Now the fun part: Lets do some translations using Postman: You can always get token id from page: http://docs.microsofttranslator.com/oauth-token.html

First; lets fetch

DataMarket api WAS:

url: https://datamarket.accesscontrol.windows.net/v2/OAuth2-13

Content-Type: application/x-www-form-urlencoded

payload: grant_type=client_credentials&client_id=<clientID>&client_secret=<clientsecret>&scope=http://api.microsofttranslator.com


The NEW way to fetch access token using Azure cognitive APIs is

Action: POST

url: https://api.cognitive.microsoft.com/sts/v1.0/issueToken?Subscription-Key=<subscription-key>

Content-Type: application/xml

Ocp-Apim-Subscription-Key : <subscription-key>

payload: <null>

PS: You can either send subscription-key in url OR send it as Ocp-Apim-Subscription-Key in header.


Now lets translate some text:

Action: POST

url: http://api.microsofttranslator.com/v2/Http.svc/TranslateArray

Headers: Authorization Bearer <Key returned from issueToken API>

Content-Type: application/xml





Here is some C# code for the same:

public static async Task<String> GetToken()

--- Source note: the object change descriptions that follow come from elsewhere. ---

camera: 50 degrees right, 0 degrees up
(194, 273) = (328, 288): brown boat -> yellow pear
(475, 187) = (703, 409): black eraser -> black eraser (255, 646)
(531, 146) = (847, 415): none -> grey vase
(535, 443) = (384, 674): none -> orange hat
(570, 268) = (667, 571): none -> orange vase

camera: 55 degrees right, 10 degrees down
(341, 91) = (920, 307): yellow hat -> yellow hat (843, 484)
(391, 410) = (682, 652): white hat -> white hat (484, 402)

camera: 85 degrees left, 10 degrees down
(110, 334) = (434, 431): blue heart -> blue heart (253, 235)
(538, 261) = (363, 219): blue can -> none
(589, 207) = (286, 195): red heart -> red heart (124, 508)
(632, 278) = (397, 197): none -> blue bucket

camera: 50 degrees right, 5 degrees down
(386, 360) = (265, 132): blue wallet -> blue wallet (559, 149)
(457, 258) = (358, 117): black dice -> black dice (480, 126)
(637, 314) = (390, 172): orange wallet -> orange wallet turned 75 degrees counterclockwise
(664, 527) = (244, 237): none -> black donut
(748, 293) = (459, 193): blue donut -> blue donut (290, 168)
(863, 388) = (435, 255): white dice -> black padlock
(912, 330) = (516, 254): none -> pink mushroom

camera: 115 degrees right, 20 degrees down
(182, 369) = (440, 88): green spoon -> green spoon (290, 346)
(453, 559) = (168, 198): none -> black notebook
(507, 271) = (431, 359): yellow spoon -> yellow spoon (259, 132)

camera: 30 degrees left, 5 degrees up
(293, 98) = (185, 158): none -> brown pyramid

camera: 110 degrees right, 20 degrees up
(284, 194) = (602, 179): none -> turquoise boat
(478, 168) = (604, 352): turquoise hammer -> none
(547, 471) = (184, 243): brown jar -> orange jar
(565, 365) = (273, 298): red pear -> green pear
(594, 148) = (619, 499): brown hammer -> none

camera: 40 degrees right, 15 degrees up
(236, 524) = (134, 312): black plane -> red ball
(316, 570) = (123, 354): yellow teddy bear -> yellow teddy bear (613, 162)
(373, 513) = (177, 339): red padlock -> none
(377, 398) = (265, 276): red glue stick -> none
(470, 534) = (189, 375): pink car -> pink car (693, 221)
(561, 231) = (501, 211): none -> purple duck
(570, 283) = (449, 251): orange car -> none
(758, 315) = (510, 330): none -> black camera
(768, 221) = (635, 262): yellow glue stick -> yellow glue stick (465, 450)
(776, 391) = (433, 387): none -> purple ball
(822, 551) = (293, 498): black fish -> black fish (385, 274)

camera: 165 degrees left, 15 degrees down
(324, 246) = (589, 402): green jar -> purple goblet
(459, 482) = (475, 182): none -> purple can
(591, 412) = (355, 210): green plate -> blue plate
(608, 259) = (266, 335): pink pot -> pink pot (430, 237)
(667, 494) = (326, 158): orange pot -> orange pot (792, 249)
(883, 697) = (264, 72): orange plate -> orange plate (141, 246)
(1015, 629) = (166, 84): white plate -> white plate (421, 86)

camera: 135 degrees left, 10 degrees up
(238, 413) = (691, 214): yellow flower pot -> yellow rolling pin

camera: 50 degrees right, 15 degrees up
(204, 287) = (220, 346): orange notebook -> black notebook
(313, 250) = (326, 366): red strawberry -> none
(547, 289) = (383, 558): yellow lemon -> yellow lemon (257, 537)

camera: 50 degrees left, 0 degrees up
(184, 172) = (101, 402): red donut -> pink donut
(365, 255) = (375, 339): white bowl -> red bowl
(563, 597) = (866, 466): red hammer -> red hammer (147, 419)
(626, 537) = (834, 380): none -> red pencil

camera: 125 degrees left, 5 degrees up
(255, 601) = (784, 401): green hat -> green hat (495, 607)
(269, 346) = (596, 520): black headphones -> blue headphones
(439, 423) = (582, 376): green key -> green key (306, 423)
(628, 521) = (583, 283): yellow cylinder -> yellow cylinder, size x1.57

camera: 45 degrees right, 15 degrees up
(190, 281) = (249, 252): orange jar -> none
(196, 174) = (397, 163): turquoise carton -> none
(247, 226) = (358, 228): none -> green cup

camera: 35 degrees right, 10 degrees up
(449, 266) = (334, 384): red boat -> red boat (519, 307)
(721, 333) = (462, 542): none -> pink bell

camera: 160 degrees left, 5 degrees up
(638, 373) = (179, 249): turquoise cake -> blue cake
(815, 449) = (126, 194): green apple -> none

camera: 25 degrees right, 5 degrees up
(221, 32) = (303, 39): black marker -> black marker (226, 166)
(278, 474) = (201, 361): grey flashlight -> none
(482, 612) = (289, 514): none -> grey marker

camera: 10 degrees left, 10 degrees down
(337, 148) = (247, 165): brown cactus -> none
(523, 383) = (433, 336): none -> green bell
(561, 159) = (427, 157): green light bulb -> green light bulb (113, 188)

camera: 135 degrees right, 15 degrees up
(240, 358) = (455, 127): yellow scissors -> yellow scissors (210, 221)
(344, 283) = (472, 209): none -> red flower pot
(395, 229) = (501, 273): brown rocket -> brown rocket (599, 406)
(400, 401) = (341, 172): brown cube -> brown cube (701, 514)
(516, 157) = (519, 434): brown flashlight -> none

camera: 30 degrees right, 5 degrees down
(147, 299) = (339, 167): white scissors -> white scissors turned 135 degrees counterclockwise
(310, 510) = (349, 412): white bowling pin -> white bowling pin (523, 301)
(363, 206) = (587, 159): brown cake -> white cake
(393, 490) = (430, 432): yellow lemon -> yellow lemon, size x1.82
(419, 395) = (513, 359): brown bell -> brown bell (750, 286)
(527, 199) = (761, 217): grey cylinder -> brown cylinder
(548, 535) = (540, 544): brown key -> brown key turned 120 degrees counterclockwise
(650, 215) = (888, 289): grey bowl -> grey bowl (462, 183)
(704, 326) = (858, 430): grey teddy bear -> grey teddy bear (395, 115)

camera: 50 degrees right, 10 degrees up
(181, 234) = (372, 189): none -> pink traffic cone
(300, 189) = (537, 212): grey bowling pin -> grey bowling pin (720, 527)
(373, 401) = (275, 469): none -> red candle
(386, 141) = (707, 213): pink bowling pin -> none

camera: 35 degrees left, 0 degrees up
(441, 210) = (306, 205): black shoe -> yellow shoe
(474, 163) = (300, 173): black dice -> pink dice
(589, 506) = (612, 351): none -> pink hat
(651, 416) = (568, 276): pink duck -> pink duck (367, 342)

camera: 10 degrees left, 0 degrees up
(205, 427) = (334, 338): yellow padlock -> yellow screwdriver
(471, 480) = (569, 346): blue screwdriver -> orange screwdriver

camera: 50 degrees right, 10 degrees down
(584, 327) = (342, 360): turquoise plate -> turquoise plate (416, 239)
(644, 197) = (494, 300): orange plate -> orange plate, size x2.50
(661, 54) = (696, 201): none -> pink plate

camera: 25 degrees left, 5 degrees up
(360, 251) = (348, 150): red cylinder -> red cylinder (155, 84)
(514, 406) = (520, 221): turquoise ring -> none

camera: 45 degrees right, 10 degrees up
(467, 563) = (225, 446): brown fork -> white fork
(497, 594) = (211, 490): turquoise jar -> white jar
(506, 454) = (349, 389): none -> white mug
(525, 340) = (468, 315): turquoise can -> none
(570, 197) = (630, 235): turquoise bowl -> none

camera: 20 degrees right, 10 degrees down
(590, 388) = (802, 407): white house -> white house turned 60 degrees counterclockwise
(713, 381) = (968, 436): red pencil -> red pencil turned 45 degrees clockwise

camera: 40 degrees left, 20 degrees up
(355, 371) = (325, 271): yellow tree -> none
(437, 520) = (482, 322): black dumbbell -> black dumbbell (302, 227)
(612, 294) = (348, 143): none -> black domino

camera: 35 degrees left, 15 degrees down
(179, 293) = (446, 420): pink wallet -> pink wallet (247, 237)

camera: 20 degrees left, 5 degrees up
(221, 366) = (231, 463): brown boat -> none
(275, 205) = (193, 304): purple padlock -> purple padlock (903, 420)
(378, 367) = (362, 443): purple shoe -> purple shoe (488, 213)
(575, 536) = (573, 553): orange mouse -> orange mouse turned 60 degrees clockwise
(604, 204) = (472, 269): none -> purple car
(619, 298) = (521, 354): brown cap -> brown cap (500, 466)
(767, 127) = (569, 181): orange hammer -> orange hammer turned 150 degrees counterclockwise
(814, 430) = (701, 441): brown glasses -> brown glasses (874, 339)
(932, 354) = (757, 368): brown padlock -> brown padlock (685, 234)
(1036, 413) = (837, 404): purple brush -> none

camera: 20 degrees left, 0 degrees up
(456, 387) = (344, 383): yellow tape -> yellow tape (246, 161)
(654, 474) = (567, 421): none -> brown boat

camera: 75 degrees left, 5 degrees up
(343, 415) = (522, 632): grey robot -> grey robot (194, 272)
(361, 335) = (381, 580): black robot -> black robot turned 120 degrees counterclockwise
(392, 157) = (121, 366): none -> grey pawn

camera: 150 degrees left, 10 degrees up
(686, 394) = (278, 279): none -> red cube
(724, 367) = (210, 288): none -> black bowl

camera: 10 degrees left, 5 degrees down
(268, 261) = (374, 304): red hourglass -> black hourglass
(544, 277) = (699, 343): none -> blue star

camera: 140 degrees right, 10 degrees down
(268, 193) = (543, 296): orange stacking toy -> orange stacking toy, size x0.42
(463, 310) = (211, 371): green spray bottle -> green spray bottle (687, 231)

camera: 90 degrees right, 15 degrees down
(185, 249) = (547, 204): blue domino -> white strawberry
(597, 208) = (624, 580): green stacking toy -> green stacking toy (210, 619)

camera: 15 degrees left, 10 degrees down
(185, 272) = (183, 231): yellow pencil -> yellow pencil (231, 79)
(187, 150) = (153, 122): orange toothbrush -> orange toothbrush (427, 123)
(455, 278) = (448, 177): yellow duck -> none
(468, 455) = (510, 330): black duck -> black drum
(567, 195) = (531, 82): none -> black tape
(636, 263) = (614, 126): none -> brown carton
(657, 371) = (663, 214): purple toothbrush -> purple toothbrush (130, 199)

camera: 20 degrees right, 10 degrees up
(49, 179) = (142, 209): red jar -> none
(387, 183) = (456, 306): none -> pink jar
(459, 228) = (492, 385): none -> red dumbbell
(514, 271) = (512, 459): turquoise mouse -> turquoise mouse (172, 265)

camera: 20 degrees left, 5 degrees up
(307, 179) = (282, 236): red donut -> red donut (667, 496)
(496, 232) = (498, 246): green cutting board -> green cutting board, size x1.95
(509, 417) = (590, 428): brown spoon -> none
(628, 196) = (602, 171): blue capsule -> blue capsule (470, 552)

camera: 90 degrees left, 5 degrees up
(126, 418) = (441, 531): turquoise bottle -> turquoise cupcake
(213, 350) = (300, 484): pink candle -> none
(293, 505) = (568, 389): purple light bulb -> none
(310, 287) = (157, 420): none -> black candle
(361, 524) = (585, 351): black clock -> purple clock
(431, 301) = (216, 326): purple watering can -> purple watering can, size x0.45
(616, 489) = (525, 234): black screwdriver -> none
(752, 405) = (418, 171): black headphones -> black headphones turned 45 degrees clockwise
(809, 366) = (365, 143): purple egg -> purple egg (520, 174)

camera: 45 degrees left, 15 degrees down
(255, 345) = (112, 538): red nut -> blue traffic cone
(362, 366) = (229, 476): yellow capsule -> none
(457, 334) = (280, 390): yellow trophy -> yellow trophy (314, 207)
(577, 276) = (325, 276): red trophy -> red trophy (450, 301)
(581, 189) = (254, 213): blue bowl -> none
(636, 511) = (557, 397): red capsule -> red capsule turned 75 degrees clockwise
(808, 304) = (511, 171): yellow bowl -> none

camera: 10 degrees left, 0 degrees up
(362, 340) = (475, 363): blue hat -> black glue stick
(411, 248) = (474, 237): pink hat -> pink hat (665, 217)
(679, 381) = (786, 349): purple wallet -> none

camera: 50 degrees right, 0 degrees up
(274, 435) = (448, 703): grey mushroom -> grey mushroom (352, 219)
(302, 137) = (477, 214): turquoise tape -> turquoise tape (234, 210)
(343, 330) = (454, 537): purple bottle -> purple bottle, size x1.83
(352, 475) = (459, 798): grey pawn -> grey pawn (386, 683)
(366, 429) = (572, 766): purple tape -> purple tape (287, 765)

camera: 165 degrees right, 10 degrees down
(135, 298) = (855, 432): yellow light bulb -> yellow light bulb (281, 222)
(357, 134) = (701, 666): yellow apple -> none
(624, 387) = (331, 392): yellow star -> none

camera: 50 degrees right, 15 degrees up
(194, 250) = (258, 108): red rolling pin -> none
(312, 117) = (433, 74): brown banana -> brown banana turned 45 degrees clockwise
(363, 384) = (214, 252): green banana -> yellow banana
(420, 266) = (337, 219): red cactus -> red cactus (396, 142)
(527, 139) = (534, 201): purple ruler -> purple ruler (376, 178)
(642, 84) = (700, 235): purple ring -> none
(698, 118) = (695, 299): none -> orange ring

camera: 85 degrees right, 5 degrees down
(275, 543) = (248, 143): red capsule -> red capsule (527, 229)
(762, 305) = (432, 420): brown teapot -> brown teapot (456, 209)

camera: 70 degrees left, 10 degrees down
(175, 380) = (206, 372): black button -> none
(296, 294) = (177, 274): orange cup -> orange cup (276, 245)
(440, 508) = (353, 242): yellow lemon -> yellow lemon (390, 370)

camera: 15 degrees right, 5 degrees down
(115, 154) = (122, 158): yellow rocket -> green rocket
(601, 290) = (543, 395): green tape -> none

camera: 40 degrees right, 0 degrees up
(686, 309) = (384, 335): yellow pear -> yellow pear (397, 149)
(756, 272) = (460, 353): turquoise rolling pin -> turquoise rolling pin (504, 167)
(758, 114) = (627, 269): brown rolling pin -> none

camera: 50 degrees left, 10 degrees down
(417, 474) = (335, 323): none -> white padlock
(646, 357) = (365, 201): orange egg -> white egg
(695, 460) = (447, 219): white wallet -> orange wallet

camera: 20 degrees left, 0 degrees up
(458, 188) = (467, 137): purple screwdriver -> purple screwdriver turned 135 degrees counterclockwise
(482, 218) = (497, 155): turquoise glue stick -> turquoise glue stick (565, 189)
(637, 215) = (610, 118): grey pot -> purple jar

string clientID = ConfigurationManager.AppSettings[“ClientID”].ToString();
string clientSecret =  ConfigurationManager.AppSettings[“ClientSecret”].ToString();
Uri translatorAccessURI = new Uri(“https://api.cognitive.microsoft.com/sts/v1.0/issueToken?Subscription-Key=<YOUR SUBSCRIPTION KEY>”);//new Uri(“https://datamarket.accesscontrol.windows.net/v2/OAuth2-13″);

//// Create form parameters that we will send to data market.
//Dictionary<string, string> requestDetails = new Dictionary<string, string>
//    {
//        { “grant_type”, “client_credentials” },
//        { “client_id”,   clientID},
//        { “client_secret”,  clientSecret },
//        { “scope”, “http://api.microsofttranslator.com”/ }
//    };

//FormUrlEncodedContent requestContent = new FormUrlEncodedContent(requestDetails, Encoding.UTF8, “application/xml”);
HttpContent requestContent = new StringContent(“”, Encoding.UTF8, “application/xml”);
requestContent.Headers.ContentType = new System.Net.Http.Headers.MediaTypeHeaderValue(“application/xml”);

// We use a HttpClient instance for Azure Marketplace request
HttpClient client = new HttpClient();

//send to data market
HttpResponseMessage dataMarketResponse = await client.PostAsync(translatorAccessURI, requestContent);

// If client authentication failed then we get a JSON response from Azure Market Place
if (!dataMarketResponse.IsSuccessStatusCode)
JToken error = await dataMarketResponse.Content.ReadAsAsync<JToken>();
string errorType = error.Value<string>(“error”);
string errorDescription = error.Value<string>(“error_description”);
throw new HttpRequestException(string.Format(“Azure market place request failed: {0} {1}”, errorType, errorDescription));

// Get the access token to attach to the original request from the response body
string token = await dataMarketResponse.Content.ReadAsStringAsync();//<JToken>();
// string token = response.Value<string>();// “access_token”);// HttpUtility.UrlEncode(response.Value<string>(“access_token”));

return token;

So, now you can now expect all the Azure goodness in Translations as well.

Happy translation!!

खुश अनुवाद!   Glücklich Übersetzung!!    快乐的翻译!!   幸せな翻訳!   ترجمه مبارک!    Счастливый перевод!   ¡Traducción feliz!!!!    خوش ترجمہ!!    Traduction heureuse !!    Traduzione felice!!